YOUR GOAL: Set down each record exactly as written.

RAW RECORDS:
┄┄┄┄┄┄┄┄┄┄
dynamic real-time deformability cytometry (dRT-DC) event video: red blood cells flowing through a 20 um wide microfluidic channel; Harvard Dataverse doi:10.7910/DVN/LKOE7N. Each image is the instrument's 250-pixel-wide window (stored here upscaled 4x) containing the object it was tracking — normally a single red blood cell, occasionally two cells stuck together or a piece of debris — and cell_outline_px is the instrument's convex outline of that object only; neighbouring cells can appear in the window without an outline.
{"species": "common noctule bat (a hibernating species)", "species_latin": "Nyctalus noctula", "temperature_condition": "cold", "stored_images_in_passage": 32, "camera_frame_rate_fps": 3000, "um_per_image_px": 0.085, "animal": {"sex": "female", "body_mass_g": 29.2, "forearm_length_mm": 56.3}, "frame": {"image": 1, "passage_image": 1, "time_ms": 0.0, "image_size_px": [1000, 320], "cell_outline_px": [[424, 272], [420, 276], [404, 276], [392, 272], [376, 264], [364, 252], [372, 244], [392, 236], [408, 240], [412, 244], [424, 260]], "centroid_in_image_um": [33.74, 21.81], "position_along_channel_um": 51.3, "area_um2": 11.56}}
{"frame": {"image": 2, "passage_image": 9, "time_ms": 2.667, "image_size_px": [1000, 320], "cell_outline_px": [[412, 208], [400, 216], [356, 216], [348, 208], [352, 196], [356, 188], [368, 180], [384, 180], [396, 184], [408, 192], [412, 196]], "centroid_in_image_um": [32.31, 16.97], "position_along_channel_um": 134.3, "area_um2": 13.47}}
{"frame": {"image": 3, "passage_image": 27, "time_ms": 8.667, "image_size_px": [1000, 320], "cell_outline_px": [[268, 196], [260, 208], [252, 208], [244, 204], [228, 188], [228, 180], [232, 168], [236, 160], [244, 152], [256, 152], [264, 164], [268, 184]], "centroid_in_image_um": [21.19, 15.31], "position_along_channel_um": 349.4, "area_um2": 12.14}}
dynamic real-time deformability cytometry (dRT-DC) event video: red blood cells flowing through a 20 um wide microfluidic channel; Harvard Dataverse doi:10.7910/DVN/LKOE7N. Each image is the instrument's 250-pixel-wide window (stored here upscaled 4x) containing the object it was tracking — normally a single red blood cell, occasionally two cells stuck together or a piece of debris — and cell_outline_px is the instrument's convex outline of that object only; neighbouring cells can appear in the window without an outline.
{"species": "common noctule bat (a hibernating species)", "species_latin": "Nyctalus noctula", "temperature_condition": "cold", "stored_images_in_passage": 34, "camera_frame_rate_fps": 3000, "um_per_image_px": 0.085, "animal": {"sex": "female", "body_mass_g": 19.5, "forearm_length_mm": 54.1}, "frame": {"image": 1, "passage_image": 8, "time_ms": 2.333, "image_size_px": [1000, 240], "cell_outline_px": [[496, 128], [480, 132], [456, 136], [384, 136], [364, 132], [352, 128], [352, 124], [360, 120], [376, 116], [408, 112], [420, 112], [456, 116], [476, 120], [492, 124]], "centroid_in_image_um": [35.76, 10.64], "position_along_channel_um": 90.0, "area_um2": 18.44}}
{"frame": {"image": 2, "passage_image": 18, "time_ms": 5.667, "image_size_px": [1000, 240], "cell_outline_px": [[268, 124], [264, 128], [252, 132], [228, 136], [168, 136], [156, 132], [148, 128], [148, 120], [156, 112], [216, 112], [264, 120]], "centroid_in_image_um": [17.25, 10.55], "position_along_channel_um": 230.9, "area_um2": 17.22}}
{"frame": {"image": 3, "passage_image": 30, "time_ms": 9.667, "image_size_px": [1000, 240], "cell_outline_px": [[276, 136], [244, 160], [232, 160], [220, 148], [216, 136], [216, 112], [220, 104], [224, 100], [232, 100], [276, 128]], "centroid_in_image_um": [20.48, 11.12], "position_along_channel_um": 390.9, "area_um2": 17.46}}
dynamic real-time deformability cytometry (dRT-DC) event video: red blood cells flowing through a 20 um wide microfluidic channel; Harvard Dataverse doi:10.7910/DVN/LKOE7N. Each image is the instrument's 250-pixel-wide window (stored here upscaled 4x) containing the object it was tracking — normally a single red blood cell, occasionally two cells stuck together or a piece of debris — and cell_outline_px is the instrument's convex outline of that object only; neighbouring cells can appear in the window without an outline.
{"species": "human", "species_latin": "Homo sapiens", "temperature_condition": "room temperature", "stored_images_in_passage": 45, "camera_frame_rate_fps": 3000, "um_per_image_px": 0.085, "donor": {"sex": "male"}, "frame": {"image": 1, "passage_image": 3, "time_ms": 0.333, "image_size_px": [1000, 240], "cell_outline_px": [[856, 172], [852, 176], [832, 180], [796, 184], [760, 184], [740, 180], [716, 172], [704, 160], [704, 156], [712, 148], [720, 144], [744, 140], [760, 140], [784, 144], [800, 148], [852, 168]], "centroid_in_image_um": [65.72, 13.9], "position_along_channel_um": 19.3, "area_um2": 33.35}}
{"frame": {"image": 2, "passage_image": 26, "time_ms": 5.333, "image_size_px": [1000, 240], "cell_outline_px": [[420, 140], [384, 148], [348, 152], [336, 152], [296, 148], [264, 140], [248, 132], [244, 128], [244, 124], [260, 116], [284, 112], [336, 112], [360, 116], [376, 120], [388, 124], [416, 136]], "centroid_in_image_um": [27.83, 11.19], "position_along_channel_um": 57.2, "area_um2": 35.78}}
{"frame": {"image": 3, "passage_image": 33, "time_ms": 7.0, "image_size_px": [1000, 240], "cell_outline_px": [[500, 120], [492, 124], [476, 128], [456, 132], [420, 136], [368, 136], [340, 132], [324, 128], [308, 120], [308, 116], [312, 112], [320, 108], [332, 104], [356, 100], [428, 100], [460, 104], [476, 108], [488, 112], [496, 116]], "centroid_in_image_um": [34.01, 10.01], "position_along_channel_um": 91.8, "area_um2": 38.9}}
┄┄┄┄┄┄┄┄┄┄
EXERCISE ANSWER:
dynamic real-time deformability cytometry (dRT-DC) event video: red blood cells flowing through a 20 um wide microfluidic channel; Harvard Dataverse doi:10.7910/DVN/LKOE7N. Each image is the instrument's 250-pixel-wide window (stored here upscaled 4x) containing the object it was tracking — normally a single red blood cell, occasionally two cells stuck together or a piece of debris — and cell_outline_px is the instrument's convex outline of that object only; neighbouring cells can appear in the window without an outline.
{"species": "common noctule bat (a hibernating species)", "species_latin": "Nyctalus noctula", "temperature_condition": "cold", "stored_images_in_passage": 32, "camera_frame_rate_fps": 3000, "um_per_image_px": 0.085, "animal": {"sex": "female", "body_mass_g": 29.2, "forearm_length_mm": 56.3}, "frame": {"image": 1, "passage_image": 1, "time_ms": 0.0, "image_size_px": [1000, 320], "cell_outline_px": [[424, 272], [420, 276], [404, 276], [392, 272], [376, 264], [364, 252], [372, 244], [392, 236], [408, 240], [412, 244], [424, 260]], "centroid_in_image_um": [33.74, 21.81], "position_along_channel_um": 51.3, "area_um2": 11.56}}
{"frame": {"image": 2, "passage_image": 9, "time_ms": 2.667, "image_size_px": [1000, 320], "cell_outline_px": [[412, 208], [400, 216], [356, 216], [348, 208], [352, 196], [356, 188], [368, 180], [384, 180], [396, 184], [408, 192], [412, 196]], "centroid_in_image_um": [32.31, 16.97], "position_along_channel_um": 134.3, "area_um2": 13.47}}
{"frame": {"image": 3, "passage_image": 27, "time_ms": 8.667, "image_size_px": [1000, 320], "cell_outline_px": [[268, 196], [260, 208], [252, 208], [244, 204], [228, 188], [228, 180], [232, 168], [236, 160], [244, 152], [256, 152], [264, 164], [268, 184]], "centroid_in_image_um": [21.19, 15.31], "position_along_channel_um": 349.4, "area_um2": 12.14}}
dynamic real-time deformability cytometry (dRT-DC) event video: red blood cells flowing through a 20 um wide microfluidic channel; Harvard Dataverse doi:10.7910/DVN/LKOE7N. Each image is the instrument's 250-pixel-wide window (stored here upscaled 4x) containing the object it was tracking — normally a single red blood cell, occasionally two cells stuck together or a piece of debris — and cell_outline_px is the instrument's convex outline of that object only; neighbouring cells can appear in the window without an outline.
{"species": "common noctule bat (a hibernating species)", "species_latin": "Nyctalus noctula", "temperature_condition": "cold", "stored_images_in_passage": 34, "camera_frame_rate_fps": 3000, "um_per_image_px": 0.085, "animal": {"sex": "female", "body_mass_g": 19.5, "forearm_length_mm": 54.1}, "frame": {"image": 1, "passage_image": 8, "time_ms": 2.333, "image_size_px": [1000, 240], "cell_outline_px": [[496, 128], [480, 132], [456, 136], [384, 136], [364, 132], [352, 128], [352, 124], [360, 120], [376, 116], [408, 112], [420, 112], [456, 116], [476, 120], [492, 124]], "centroid_in_image_um": [35.76, 10.64], "position_along_channel_um": 90.0, "area_um2": 18.44}}
{"frame": {"image": 2, "passage_image": 18, "time_ms": 5.667, "image_size_px": [1000, 240], "cell_outline_px": [[268, 124], [264, 128], [252, 132], [228, 136], [168, 136], [156, 132], [148, 128], [148, 120], [156, 112], [216, 112], [264, 120]], "centroid_in_image_um": [17.25, 10.55], "position_along_channel_um": 230.9, "area_um2": 17.22}}
{"frame": {"image": 3, "passage_image": 30, "time_ms": 9.667, "image_size_px": [1000, 240], "cell_outline_px": [[276, 136], [244, 160], [232, 160], [220, 148], [216, 136], [216, 112], [220, 104], [224, 100], [232, 100], [276, 128]], "centroid_in_image_um": [20.48, 11.12], "position_along_channel_um": 390.9, "area_um2": 17.46}}
dynamic real-time deformability cytometry (dRT-DC) event video: red blood cells flowing through a 20 um wide microfluidic channel; Harvard Dataverse doi:10.7910/DVN/LKOE7N. Each image is the instrument's 250-pixel-wide window (stored here upscaled 4x) containing the object it was tracking — normally a single red blood cell, occasionally two cells stuck together or a piece of debris — and cell_outline_px is the instrument's convex outline of that object only; neighbouring cells can appear in the window without an outline.
{"species": "human", "species_latin": "Homo sapiens", "temperature_condition": "room temperature", "stored_images_in_passage": 45, "camera_frame_rate_fps": 3000, "um_per_image_px": 0.085, "donor": {"sex": "male"}, "frame": {"image": 1, "passage_image": 3, "time_ms": 0.333, "image_size_px": [1000, 240], "cell_outline_px": [[856, 172], [852, 176], [832, 180], [796, 184], [760, 184], [740, 180], [716, 172], [704, 160], [704, 156], [712, 148], [720, 144], [744, 140], [760, 140], [784, 144], [800, 148], [852, 168]], "centroid_in_image_um": [65.72, 13.9], "position_along_channel_um": 19.3, "area_um2": 33.35}}
{"frame": {"image": 2, "passage_image": 26, "time_ms": 5.333, "image_size_px": [1000, 240], "cell_outline_px": [[420, 140], [384, 148], [348, 152], [336, 152], [296, 148], [264, 140], [248, 132], [244, 128], [244, 124], [260, 116], [284, 112], [336, 112], [360, 116], [376, 120], [388, 124], [416, 136]], "centroid_in_image_um": [27.83, 11.19], "position_along_channel_um": 57.2, "area_um2": 35.78}}
{"frame": {"image": 3, "passage_image": 33, "time_ms": 7.0, "image_size_px": [1000, 240], "cell_outline_px": [[500, 120], [492, 124], [476, 128], [456, 132], [420, 136], [368, 136], [340, 132], [324, 128], [308, 120], [308, 116], [312, 112], [320, 108], [332, 104], [356, 100], [428, 100], [460, 104], [476, 108], [488, 112], [496, 116]], "centroid_in_image_um": [34.01, 10.01], "position_along_channel_um": 91.8, "area_um2": 38.9}}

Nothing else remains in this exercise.